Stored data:

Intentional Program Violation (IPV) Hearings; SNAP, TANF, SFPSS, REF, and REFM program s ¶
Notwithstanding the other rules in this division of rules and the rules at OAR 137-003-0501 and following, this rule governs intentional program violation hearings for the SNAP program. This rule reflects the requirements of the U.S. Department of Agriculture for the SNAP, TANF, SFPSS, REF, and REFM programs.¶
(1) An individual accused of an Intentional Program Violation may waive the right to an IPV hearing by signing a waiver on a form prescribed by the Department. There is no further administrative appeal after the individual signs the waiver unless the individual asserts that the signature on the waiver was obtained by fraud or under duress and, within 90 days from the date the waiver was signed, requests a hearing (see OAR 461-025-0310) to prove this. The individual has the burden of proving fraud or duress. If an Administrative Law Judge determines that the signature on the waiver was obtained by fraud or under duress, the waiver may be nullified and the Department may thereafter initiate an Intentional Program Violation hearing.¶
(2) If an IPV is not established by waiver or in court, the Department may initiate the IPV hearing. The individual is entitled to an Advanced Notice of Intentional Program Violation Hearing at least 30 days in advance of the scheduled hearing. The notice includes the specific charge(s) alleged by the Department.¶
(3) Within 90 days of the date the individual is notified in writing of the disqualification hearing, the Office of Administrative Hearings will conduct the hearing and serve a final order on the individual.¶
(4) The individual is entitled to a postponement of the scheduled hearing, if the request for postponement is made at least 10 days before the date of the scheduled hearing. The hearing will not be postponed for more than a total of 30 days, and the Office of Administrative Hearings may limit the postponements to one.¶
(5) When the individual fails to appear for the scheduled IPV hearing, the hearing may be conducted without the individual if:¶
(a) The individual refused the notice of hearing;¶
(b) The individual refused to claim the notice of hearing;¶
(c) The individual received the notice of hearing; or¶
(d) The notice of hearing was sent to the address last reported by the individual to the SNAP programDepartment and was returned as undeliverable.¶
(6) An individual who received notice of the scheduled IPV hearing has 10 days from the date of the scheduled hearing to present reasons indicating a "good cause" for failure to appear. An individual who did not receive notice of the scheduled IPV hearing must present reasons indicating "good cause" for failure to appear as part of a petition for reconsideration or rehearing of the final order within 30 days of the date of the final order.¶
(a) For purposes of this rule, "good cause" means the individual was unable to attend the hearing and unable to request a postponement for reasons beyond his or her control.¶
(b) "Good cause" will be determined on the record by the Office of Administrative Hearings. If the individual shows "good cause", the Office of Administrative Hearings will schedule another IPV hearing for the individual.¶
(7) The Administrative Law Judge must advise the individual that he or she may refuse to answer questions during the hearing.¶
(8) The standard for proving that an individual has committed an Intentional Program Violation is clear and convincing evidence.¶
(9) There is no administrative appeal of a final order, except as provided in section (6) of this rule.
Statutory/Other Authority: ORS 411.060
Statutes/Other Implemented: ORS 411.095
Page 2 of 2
==
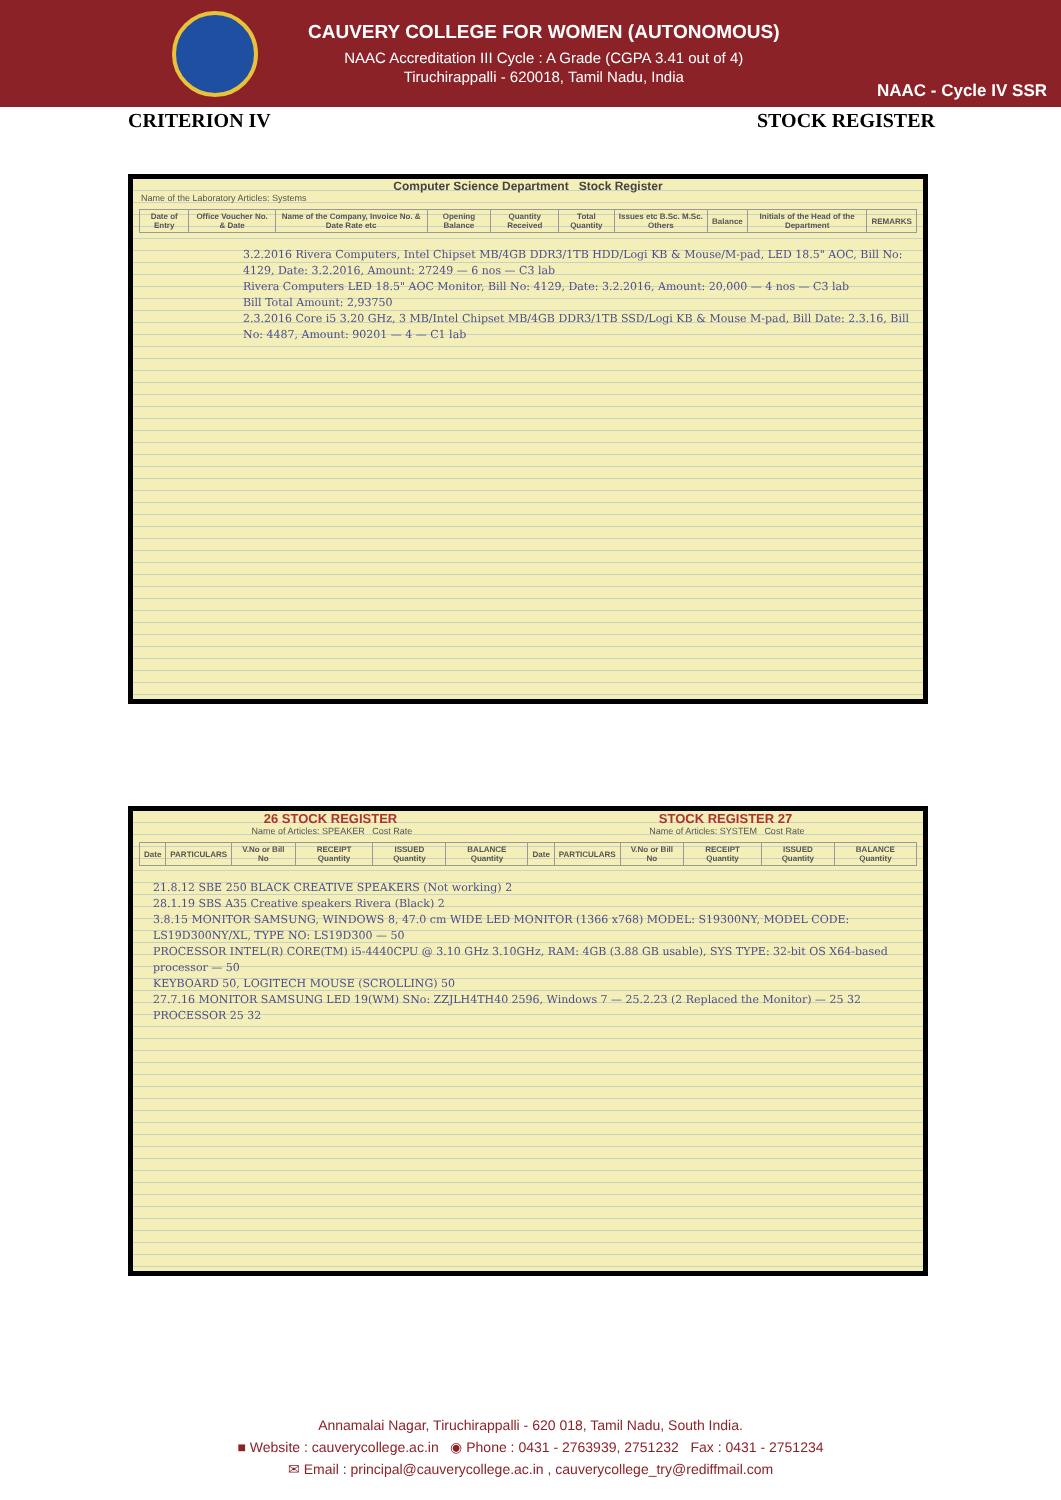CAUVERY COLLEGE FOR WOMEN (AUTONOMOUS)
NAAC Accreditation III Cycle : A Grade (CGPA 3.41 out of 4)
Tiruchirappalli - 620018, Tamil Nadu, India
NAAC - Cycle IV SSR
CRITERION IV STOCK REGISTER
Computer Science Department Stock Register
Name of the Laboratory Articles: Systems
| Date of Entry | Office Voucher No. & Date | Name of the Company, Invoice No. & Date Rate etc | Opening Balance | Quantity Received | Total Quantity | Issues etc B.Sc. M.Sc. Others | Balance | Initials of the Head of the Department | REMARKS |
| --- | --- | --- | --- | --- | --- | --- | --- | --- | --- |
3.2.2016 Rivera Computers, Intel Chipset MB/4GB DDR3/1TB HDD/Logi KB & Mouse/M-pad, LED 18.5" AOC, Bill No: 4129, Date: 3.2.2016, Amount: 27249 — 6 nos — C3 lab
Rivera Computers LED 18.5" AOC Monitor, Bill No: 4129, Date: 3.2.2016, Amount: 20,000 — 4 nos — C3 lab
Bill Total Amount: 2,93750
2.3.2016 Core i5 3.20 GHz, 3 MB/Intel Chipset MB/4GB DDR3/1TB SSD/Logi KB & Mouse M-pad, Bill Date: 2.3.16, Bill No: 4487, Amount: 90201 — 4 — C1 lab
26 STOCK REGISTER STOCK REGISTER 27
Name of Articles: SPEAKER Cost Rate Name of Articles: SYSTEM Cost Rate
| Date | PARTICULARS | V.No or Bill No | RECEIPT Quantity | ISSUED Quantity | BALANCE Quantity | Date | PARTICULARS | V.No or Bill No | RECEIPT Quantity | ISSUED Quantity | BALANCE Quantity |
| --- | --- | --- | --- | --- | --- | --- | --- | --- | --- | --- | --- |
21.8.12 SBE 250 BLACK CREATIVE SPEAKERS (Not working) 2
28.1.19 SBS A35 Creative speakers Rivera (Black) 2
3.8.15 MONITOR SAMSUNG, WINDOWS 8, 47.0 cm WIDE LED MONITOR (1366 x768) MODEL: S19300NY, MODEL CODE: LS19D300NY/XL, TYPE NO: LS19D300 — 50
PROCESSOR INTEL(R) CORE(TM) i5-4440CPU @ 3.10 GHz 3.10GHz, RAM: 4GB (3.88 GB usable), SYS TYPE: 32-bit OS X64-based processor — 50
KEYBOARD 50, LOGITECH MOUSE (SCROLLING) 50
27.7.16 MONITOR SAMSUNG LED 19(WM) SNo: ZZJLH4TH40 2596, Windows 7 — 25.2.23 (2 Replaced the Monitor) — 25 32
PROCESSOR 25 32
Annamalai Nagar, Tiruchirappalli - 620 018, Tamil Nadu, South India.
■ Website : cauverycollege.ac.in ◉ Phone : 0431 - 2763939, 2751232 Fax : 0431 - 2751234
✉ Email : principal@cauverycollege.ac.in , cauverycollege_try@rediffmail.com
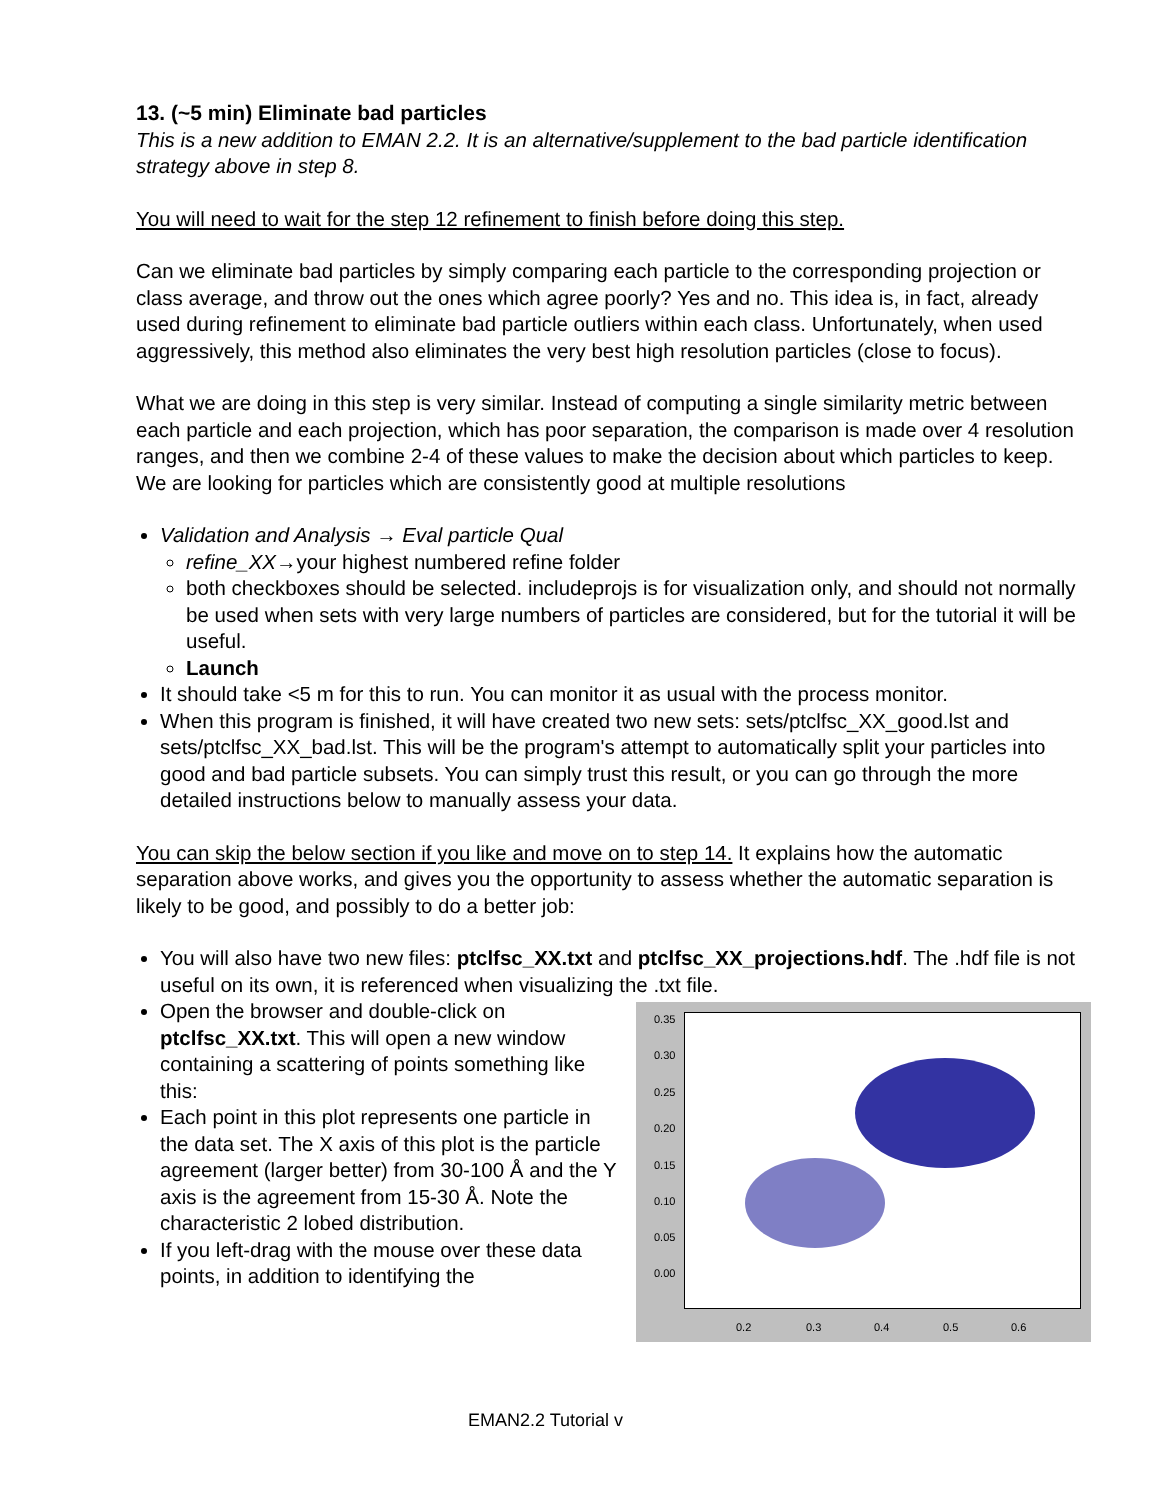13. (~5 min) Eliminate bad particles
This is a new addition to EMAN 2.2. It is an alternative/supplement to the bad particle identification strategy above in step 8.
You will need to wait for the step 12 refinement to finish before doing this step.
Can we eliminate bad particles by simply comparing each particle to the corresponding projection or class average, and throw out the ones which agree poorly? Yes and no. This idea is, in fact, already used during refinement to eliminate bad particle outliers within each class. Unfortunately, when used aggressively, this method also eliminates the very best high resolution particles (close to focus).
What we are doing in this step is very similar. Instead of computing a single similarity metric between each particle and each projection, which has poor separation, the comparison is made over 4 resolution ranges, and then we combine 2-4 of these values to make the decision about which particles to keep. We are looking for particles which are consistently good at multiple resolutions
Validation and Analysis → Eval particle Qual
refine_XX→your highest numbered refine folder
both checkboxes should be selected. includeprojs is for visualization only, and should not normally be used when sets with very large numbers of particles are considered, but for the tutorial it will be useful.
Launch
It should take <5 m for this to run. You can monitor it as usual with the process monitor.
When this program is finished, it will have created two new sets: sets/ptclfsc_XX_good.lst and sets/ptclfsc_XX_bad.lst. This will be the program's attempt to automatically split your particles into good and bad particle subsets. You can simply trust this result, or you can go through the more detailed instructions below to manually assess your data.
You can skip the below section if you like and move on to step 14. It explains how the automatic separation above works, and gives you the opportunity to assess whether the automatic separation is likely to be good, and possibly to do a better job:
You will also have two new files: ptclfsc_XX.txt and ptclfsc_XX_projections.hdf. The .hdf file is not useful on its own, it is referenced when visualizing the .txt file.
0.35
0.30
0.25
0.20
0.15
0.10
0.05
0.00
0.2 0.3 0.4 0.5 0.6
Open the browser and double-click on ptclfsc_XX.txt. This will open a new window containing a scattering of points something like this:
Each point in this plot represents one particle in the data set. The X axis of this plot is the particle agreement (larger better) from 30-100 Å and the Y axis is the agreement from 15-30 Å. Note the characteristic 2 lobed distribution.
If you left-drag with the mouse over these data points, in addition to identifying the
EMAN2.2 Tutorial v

**REQUIREMENT:** Of the entries above, transcribe exactly those lines that fall between the line containing "both checkboxes should" and the line containing "It should take", together with those two lines.

**ANSWER BOX:**
both checkboxes should be selected. includeprojs is for visualization only, and should not normally be used when sets with very large numbers of particles are considered, but for the tutorial it will be useful.
Launch
It should take <5 m for this to run. You can monitor it as usual with the process monitor.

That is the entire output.